TEXT
>>>
# General Demultiplexing Pipeline

#### In a Terminal window start by...

- logging in to gardner (ssh -l t.sur.avangelatos gardner.cri.uchicago.edu)
- loading relevant modules

In [None]:
module load gcc/6.2.0
module load python/2.7.13

- changing the working directory

In [None]:
cd /group/gilbert-lab/Lutz/Cadaver/Alex

### 1) Validate Mapping File
Checks that the metadata mapping file is in the correct format. If there are any errors a warning message will be displayed and the errors can be viewed in the .log file in the validate_mappingfile directory.

In [None]:
validate_mapping_file.py -m raw_data/mapfile_metadata.txt -o raw_data/validate_mappingfile

The output of this code will be stored as "validate_mappingfile" file in the raw_data file.
<<<
EXCERPTED DATA
>>>
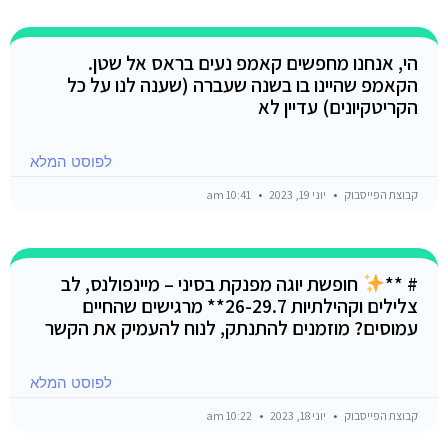
הי, אנחנו מחפשים קאמפ נעים בראס אל שטן.
הקאמפ שהיינו בו בשנה שעברה (שענה לנו על כל
הקריטקיונים) עדיין לא
לפוסט המלא
קבוצת הפייסבוק
יוני 19, 2023
10:41 am
# **
חופשת יוגה מפנקת בסיני – מיינפולנס, לב
צלילים וקהילתיות 26-29.7** מרגישים שהחיים
עמוסים? מוזמנים להתנתק, לנוח להעמיק את הקשר
לפוסט המלא
קבוצת הפייסבוק
יוני 18, 2023
10:22 am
<<<
EXERCISES
1. Copy everything in the demultiplexing pipeline text from "- changing the" down to "the raw_data file.".
2. In the demultiplexing pipeline text, where can you view the errors if the mapping file fails validation?
3. Shorten the paragraph of the demultiplexing pipeline text that begins "Checks that the metadata mapping file" while keeping its main facts.

EXPECTED RESPONSES
1.
- changing the working directory

In [None]:
cd /group/gilbert-lab/Lutz/Cadaver/Alex

### 1) Validate Mapping File
Checks that the metadata mapping file is in the correct format. If there are any errors a warning message will be displayed and the errors can be viewed in the .log file in the validate_mappingfile directory.

In [None]:
validate_mapping_file.py -m raw_data/mapfile_metadata.txt -o raw_data/validate_mappingfile

The output of this code will be stored as "validate_mappingfile" file in the raw_data file.

2. In the .log file in the validate_mappingfile directory.

3. Confirms the metadata mapping file is correctly formatted. Any errors produce a warning and are listed in the .log file in the validate_mappingfile directory.